On most issues, a near unanimity had been established. The final report, with the exception of three paragraphs out of 62, had been approved by an overwhelming majority. The report is a impressive document, considering that is was the product not just of one but of several committees. Even more impressive was the closing message from the synod fathers to families, which is almost poetic at times. It is Franciscan in tone. Both it and the main content of the final report were almost totally ignored by the media.
Instead, the secular media highlighted the three paragraphs that did not achieve the required two thirds majority: in particular, the one dealing with same-sex relations (number 55). Some media coverage gave the impression that the extraordinary synod was primarily devoted same-sex relations. The one paragraph that did mention the topic rejected discrimination, as could be expected, and rightly called for sensitivity in dealing with persons in such relationships, but it also reiterated Church teaching on the matter, including the rejection of any attempt to equate same-sex unions even remotely with marriage.
What the media ignored was paragraph 56, which was approved by an overwhelming majority. It rejected, in effect, the attempt to intimidate Church pastors with regard to this question, as well as taking international organisations to task for linking aid to poor countries with legislation for so-called “marriage” of people of the same sex.
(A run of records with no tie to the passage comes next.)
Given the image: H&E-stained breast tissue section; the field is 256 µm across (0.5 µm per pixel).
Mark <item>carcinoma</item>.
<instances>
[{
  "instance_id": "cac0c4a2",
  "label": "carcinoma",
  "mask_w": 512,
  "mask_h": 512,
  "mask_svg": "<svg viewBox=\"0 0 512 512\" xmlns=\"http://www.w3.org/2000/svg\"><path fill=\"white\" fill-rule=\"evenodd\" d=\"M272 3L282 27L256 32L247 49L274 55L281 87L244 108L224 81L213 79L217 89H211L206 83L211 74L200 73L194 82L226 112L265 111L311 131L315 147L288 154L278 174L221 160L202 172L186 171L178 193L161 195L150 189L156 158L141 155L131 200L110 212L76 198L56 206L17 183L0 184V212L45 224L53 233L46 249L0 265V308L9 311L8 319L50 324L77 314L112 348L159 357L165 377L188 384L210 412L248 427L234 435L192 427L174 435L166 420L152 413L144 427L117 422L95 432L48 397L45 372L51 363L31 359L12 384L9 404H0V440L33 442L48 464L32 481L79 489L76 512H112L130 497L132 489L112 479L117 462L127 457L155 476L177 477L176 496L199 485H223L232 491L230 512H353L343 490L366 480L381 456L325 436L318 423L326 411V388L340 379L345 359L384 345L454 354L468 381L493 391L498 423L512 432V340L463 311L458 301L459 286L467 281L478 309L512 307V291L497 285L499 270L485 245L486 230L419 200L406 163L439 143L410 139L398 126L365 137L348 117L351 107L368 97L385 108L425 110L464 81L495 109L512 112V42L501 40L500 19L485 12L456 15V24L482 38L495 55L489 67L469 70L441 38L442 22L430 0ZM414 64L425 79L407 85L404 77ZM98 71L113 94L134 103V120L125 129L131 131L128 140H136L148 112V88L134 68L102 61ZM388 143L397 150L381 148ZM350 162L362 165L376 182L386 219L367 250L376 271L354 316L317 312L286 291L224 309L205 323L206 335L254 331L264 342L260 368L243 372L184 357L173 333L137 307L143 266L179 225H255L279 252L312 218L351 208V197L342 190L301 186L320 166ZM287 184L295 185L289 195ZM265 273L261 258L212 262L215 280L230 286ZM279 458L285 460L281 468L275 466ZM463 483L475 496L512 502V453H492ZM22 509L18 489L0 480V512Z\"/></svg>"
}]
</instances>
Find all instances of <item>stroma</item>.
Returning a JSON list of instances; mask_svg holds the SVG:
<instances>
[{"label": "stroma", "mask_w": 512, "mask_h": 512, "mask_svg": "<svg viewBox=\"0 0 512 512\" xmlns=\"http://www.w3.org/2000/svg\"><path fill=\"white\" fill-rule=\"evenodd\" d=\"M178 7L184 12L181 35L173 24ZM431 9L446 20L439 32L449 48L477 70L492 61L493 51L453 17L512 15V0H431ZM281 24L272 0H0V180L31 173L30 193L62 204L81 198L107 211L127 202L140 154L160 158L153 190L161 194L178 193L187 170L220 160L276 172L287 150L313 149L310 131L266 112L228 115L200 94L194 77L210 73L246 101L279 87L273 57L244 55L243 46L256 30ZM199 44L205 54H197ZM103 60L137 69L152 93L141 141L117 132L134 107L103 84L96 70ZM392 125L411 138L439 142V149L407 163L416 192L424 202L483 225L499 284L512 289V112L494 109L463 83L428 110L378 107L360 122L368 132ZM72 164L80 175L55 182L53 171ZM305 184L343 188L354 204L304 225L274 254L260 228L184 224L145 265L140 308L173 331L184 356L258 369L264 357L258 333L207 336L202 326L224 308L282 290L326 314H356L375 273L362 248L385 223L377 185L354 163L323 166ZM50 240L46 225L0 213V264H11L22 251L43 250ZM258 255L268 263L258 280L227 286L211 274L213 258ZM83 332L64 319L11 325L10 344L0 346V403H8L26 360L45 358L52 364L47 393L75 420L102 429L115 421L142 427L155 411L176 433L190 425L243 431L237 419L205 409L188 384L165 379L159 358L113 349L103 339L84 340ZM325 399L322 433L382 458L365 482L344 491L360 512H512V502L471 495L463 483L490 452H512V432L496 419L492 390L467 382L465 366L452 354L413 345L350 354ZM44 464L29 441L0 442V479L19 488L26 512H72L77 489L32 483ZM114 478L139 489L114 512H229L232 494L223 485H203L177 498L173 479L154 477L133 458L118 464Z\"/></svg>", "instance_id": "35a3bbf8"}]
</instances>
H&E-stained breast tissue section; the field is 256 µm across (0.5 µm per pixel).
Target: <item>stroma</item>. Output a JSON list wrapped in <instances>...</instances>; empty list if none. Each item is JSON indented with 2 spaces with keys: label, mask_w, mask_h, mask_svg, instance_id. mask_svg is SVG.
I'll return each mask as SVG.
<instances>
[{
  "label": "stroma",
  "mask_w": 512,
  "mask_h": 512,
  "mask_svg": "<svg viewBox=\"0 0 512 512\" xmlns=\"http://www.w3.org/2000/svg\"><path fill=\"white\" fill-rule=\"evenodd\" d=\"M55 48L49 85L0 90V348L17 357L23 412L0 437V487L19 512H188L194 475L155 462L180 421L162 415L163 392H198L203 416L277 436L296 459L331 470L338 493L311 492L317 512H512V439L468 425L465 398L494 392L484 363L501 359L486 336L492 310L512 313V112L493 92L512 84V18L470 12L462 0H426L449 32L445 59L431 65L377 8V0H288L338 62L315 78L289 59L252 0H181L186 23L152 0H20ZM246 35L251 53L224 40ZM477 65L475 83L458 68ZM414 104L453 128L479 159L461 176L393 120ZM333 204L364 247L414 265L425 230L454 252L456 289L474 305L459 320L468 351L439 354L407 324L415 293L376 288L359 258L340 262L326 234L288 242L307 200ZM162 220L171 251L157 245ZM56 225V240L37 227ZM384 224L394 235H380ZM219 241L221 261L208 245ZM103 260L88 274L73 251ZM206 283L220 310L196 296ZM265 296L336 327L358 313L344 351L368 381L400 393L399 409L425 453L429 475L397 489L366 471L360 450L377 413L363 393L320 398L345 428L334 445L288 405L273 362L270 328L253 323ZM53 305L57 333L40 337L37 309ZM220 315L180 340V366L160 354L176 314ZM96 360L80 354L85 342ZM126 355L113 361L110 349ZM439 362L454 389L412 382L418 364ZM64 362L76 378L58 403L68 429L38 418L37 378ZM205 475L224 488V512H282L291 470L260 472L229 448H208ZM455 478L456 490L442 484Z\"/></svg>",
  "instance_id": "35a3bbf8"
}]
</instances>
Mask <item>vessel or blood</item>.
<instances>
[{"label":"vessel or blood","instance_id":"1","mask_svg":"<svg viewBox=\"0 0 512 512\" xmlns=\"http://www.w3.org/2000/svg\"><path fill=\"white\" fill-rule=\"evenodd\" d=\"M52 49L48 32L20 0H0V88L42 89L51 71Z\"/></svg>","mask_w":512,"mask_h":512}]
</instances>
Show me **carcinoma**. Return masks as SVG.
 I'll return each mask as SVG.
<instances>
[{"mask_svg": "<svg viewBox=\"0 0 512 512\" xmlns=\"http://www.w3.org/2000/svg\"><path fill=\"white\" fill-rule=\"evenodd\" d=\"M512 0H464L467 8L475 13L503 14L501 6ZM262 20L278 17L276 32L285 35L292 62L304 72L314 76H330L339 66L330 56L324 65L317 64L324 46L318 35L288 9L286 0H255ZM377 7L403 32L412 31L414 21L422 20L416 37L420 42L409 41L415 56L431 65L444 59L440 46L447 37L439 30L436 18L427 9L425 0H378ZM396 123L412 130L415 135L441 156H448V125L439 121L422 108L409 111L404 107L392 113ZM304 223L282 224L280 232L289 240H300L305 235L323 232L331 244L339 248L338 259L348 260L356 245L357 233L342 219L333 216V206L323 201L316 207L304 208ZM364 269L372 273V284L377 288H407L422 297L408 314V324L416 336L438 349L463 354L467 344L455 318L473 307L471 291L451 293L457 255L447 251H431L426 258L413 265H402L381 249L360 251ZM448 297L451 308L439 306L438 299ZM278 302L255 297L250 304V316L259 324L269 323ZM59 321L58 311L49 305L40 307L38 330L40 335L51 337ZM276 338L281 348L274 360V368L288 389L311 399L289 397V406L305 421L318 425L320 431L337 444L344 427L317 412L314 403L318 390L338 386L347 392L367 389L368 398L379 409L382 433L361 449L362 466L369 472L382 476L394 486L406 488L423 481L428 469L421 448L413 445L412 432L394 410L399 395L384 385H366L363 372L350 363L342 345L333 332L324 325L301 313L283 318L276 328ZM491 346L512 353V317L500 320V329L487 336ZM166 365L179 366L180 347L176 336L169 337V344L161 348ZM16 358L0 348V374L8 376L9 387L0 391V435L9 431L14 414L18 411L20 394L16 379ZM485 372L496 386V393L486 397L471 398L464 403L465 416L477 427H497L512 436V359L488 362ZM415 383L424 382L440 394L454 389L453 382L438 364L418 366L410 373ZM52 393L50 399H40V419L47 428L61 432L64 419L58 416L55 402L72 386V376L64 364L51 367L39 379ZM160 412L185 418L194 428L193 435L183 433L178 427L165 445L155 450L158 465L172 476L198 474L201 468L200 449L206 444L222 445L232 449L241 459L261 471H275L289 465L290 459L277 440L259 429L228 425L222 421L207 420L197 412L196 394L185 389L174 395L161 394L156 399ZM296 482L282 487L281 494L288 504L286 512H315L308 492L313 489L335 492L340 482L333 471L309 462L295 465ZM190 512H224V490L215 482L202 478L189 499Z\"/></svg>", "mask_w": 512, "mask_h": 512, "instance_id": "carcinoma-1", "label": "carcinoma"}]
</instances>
In a sense, there were two synods taking place over the past week, one inside the Synod Hall and the other in the media. And the media, whether secular or Catholic, cannot be entirely blamed for this. They had to interpret the selectively leaked information from what should have been an open synod – and naturally each side chose whatever fitted their own particular agenda or concern. Catholicism and sex is a heady mixture that fascinates the western media.
Media coverage can be like a hall of distorting mirrors.